Je la regarde et mon cœur se serre. Parce qu‘elle a raison sur toute la ligne. En effet j’en fais plus que marre de ressentir autant de merde dans mon cœur. Ça fait un mal de chien de détester les gens. Je dépense en énergie de porter tout ça dans mon pauvre petit cœur. Je dois m’en débarrasser et comme l’a dit Nouria pour mieux profiter de ma vie. Et cela passe nécessairement par le fait que je puisse un jour pardonner à ma belle-mère. Elle m’a fait du mal, et c’est peu de le dire. Mais peut être qu’elle le regrette, parce que je vois dans son regard qu’elle a changé. Elle ne me regarde plus avec autant d’animosité, comme avant.

A trop vouloir tout comprendre, à toujours se chercher, souvent on se perd alors qu'il suffit simplement de vivre et d'avancer sans se poser trop de questions. La vie, le temps nous montre si l’on avait tort ou raison, et au fond qu'est-ce que ça change de se tromper, sinon le fait d'apprendre de nos erreurs, d'acquérir de l'expérience, de grandir un peu plus tous les jours. On a toujours à apprendre, y compris de nos chutes. Avoir peur de tomber, c'est risquer l'inertie, le contraire de la vie. Accepter de pardonner les erreurs des autres est aussi un signe de maturité. Ne pas en tenir rigueur à ceux qui nous ont offensés en étant soi-même un modèle permet de vivre en paix.

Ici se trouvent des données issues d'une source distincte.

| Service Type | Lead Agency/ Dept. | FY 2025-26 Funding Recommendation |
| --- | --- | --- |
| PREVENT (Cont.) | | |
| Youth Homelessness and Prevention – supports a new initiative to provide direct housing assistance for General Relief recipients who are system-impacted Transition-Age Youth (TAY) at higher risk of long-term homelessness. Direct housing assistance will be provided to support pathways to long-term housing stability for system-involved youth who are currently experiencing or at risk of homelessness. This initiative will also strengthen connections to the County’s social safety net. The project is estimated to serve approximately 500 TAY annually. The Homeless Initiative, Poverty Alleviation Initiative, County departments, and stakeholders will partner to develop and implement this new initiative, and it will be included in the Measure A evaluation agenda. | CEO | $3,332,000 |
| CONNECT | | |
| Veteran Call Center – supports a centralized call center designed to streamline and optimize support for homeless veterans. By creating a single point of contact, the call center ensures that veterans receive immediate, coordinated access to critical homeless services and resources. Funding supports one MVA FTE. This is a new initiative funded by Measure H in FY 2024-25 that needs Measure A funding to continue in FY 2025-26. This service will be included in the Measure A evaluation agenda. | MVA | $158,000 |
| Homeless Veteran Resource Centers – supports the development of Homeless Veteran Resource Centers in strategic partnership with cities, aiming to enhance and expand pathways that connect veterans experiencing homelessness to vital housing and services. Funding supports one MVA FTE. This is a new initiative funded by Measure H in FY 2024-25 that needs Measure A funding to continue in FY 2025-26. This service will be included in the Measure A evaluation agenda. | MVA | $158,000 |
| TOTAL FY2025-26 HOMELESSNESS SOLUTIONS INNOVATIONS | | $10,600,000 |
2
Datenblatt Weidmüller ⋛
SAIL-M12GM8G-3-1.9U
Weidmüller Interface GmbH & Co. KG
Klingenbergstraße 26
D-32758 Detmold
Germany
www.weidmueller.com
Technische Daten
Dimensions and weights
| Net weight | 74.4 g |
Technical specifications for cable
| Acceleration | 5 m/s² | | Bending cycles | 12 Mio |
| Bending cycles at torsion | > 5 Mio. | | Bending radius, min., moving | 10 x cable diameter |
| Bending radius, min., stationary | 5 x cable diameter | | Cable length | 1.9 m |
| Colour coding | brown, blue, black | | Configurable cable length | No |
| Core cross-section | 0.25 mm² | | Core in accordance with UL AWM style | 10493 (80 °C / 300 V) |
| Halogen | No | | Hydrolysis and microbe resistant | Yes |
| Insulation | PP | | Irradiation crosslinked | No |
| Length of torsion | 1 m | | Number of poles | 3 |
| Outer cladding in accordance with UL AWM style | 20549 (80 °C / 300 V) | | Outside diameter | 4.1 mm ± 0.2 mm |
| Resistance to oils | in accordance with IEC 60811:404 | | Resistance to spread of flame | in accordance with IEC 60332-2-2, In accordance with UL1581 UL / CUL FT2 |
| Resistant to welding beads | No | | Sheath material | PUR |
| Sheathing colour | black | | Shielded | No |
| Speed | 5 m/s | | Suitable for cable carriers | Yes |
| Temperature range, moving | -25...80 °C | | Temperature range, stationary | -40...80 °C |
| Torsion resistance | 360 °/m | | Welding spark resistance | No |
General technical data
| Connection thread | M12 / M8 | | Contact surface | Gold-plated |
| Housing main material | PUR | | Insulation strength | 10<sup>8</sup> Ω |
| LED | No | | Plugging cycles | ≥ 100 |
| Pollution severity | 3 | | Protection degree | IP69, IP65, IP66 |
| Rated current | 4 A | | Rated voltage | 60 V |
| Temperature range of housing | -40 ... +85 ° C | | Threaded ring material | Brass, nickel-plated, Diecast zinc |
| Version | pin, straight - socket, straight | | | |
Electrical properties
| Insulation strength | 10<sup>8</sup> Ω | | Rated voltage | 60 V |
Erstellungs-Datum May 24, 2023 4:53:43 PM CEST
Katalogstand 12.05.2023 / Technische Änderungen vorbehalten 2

Je ne dois pas être l’enfant qui pleure et clame qu’il a raison. Je dois être le parent de l’enfant et être en mesure de passer outre le caprice de l’enfant.

C’est difficile et ça demande de la force d’esprit, de la grandeur et beaucoup de compréhension. Je ne sais pas si j’ai tout ça en moi, mais je vais essayer. Oui c’est toujours mieux d’essayer d’être meilleur qu’avant. On peut ne pas y arriver, à être la meilleure version de soi-même. Cela n’empêche pas qu’on aura eu le bénéfice d’avoir essayé. Par ailleurs, ne pas accepter les excuses de ma belle-mère, me rendra comme elle. En quoi serais-je mieux qu’elle, si je ne suis pas capable de faire mieux qu’elle ?

—Le repas est prêt. Aide-moi à les porter à table.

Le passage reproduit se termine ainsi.